Nesta segunda-feira, 09 de março, vários estados amanheceram com a mobilização das mulheres camponesas. As ações fazem parte da Jornada Nacional de Lutas das Mulheres Camponesas, em que denunciam o modelo do agronegócio no campo brasileiro e propõem a agroecologia como alternativa ao capital estrangeiro na agricultura.


mst
Mulheres camponesas denunciam o modelo do agronegócio no campo brasileiro e propõem a agroecologia.

Cerca de 800 mulheres camponesas, organizadas pela Via Campesina, estão ocupando a multinacional Bunge, em Luziânia (BR 040- entorno de Brasília), Distrito Federal. Na Paraíba, mais de 450 mulheres camponesas ocupam o Engenho da Usina Giasa, no município de Pedra de Fogo. O Engenho, atualmente com registro sobre o nome BioSev, pertence a um grupo francês, cujo um donos é o ex-jogador de futebol francês Zinédine Zidane. 

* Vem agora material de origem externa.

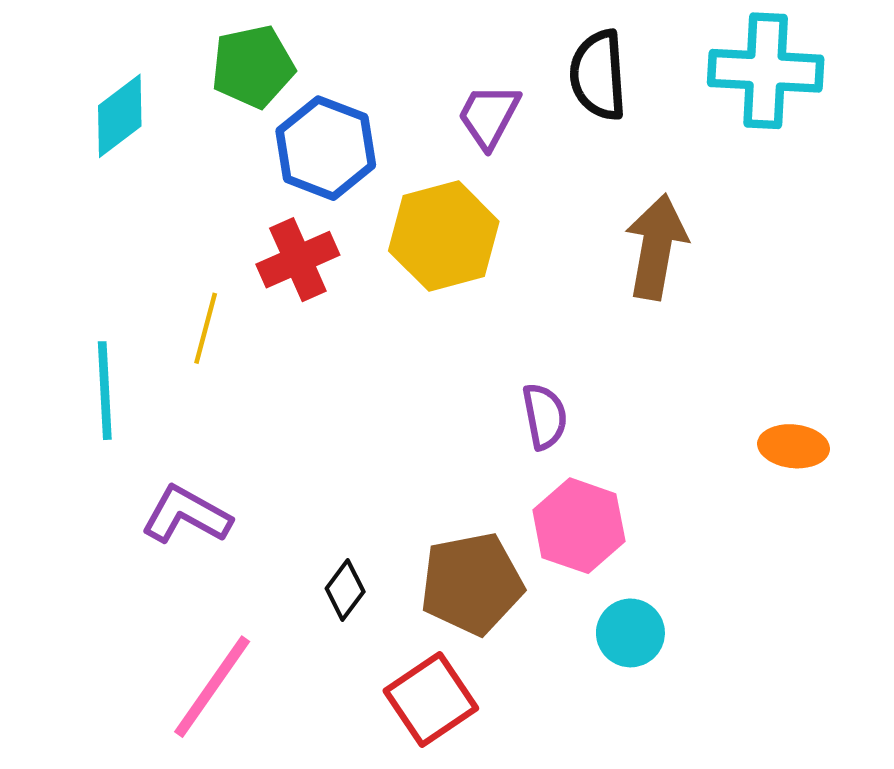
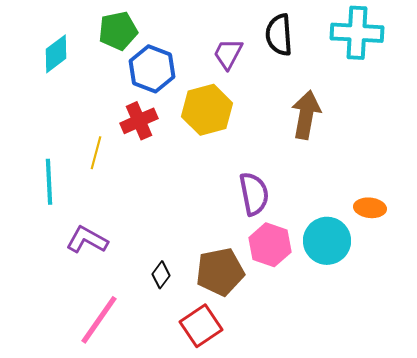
purple semicircle: (545, 416) -> (254, 194), size x1.4
cyan circle: (630, 633) -> (327, 241), moved, size x1.5

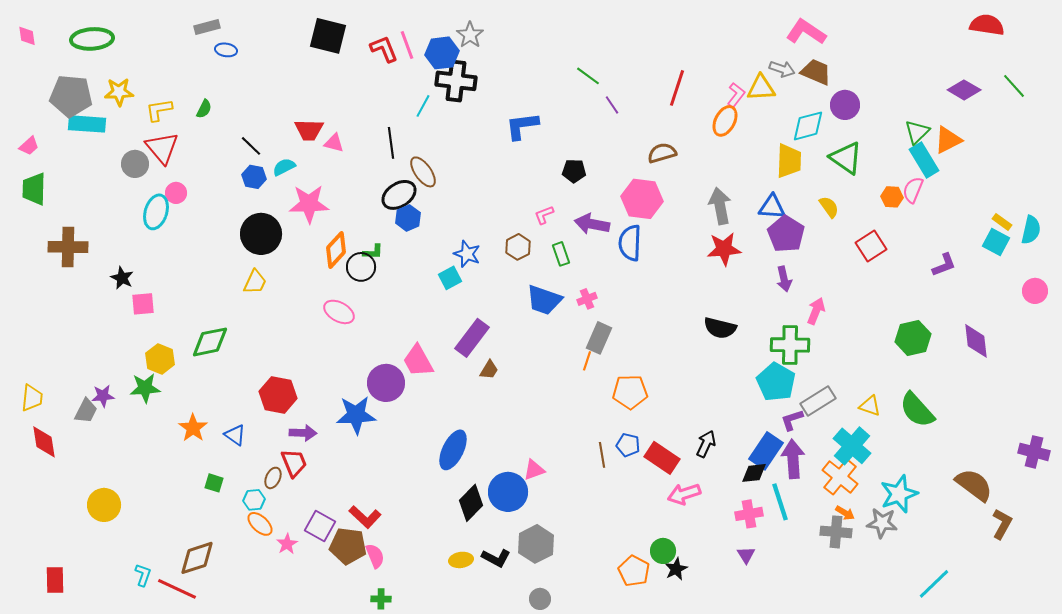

Em Goiás, mais de 1.500 mulheres do MST, do Movimento Camponês Popular (MCP) e da Federação dos Trabalhadores na Agricultura Familiar (Fetraf) ocupam a Secretaria da Fazenda. Elas reivindicam a aprovação da Lei de Fortalecimento da Agricultura Familiar e Camponesa, travada na Casa Civil de Goiás. A Lei cria um fundo com 0,5% do orçamento anual do Governo do Estado para políticas públicas estaduais de agricultura camponesa. 

No Mato Grosso, cerca de 300 mulheres de assentamentos e acampamentos do MST no Estado marcham pela cidade de Cáceres. Desde sábado, 07, as camponesas estão reunidas no município, onde também realizam estudos. O município de Cáceres foi escolhido por causa da expansão do agronegócio e da mineração, além de ter projetos previstos para a região da bacia do Alto Paraguai, uma das principais formadoras do Pantanal. 

No Tocantins, mais de 250 mulheres trancam a Rodovia Belém Brasília (BR 153), na cidade de Guaraí. Em Maceió (Alagoas), as mulheres ocupam desde a noite deste domingo, 08, a sede da superintendência do Ministério da Agricultura, Pecuária e Abastecimento. As camponesas denunciam o modelo devastador de produção da cana-de-açúcar e a atual intensificação da plantação de eucalipto no estado. 

No Espírito Santo, centenas de mulheres de organizações do campo realizam uma marcha pela cidade de Colatina. 

Na quinta-feira passada, 05, cerca de 1.000 mulheres do MST ocuparam a sede da empresa Suzano/Futura Gene, em Itapetininga (São Paulo), com o objetivo de barrar a votação que liberaria o cultivo de eucalipto transgênico no Brasil. Paralelamente, outras 300 camponeses ocuparam a própria Comissão Técnica Nacional de Biossegurança (CTNBio), onde estava tendo a reunião que liberaria o eucalipto.